It has taken a lot of thinking and riding and writing and talking and reading and researching to get here. I'd like to share that journey with you. Just like in real life, there's no way I could've arrived here without my bicycle. Just like many Feminists use their art, or punk rock music, or protests to express and develop their idea of Feminism, the bike was my key.
Here's what happened. The owner of a women-focused bike shop read a blog post mentioning my angst over Feminism and she called me out on it. Or, rather, she e-mailed and asked if we could share our differing perspectives over a beer. Just being invited to discuss a topic that I've been so conflicted about triggered a deliberate sorting out of my thoughts. So, I was thankful to her before I even took a sip of my IPA. When she told me she opened her business as an expression of her Feminism, I was humbled and inspired.
The same week, I was interviewed on the Sprocket Podcast. The host surprised me when he asked about that same blog post, The Pink Conversation, which was one of the toughest entries I've ever written. Suddenly I had to scramble to try and articulate my feelings on this turmoil-coated topic.
What I discovered is that my past distaste at Feminism has its root in my distaste as being pigeon-holed as a female. Much of the Feminism I've been exposed to first-hand works by separating women from men. I don't find this empowering - quite the reverse. What does make me feel empowered is my bike. When I started comparing my exposure to Feminism-empowerment and bike-empowerment, it all started to come clear.
I get especially ruffled when I am referred to as a female cyclist. I am a cyclist. I am certainly a woman, but I am also white and no one calls me a white cyclist. I get pretty pissed off when any accomplishment I am proud of is reduced to my gender. I nearly cried when I saw (f) after my hard-earned R12 status. The men didn't have (m) after their names. These types of events and the reactions I had to them caused me to disown my gender, and Feminism along with it.
I experience a feeling of pure power as a cyclist, and I'm not just talking about the emotional and physical part. I'm talking about "owning" my part of the road, including standing up to motorists or other road users who don't share properly. No one told me how to do that. No particular book or movie or inspirational friend gave me the nerve or know-how to take what is mine.
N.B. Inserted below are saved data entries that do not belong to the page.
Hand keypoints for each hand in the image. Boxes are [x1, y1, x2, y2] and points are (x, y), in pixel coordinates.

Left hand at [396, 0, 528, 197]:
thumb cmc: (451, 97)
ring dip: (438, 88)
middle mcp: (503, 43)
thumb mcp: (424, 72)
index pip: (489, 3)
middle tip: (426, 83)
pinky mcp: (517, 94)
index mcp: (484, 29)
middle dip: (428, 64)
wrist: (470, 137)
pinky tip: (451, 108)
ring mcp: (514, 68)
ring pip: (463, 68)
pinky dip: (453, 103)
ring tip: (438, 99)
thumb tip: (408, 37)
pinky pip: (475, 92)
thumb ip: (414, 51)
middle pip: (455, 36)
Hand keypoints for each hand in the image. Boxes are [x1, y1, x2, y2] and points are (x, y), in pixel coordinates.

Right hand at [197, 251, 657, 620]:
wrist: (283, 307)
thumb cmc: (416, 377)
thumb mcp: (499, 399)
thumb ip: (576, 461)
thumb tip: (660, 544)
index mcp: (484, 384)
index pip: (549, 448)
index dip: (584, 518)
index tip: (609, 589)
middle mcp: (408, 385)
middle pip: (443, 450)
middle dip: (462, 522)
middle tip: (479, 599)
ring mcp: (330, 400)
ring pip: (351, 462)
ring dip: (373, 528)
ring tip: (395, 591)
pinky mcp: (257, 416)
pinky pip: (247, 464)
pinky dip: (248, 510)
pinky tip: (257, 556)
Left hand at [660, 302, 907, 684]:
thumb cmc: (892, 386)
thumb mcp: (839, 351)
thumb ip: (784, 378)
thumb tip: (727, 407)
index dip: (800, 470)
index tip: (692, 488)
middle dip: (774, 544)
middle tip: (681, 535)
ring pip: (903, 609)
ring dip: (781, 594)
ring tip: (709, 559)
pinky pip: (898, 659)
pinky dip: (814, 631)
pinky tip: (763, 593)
It just came naturally, instinctually, to me.
The main thing I've discovered about Feminism is that although the definition is "seeking equal rights for women", there's no one right way to do it. We each get to define or redefine just how to be a Feminist, and how to best use our Feminism to spread power. What this means is that Feminists who use gender segregation don't have it wrong. It's their way and it works for them. And it doesn't mean I'm a giant hypocrite if I join in with women-only events, taking what I want from them, and sharing what I want too.
It's funny, it's been right in front of me all along. Just like my relationship with bicycling - instead of looking to my peers for the "right way", I define my own "right way" and live it and share it. Just like my apathy about what motorists think of my cycling, I don't have to model my Feminist behaviors around someone else's definition of what's right.
I will open my mind and join any and all groups proclaiming themselves as Feminists to try them on for size. Most recently, I joined the Women's Bike Swarm. These young revolutionary chicks are tough and empowered and way ahead of me in their expression of Feminism.
My first act as a newly minted Feminist is to post this blog. My second act is to proclaim that I'd like to stop using (and hearing) the term male-dominated, especially when it comes to describing cycling demographics and the bike industry. That implies superiority when it's meant to describe majority. I propose male-majority instead.
Just like a newbie cyclist, I'm probably going to make a lot of mistakes while I learn about my new status as Feminist and how to express it. I may cuff my left pant leg instead of my right. I may wear underwear under my chammy. I may overlap wheels. But I'll pedal ahead anyway and be proud of my rookie mark.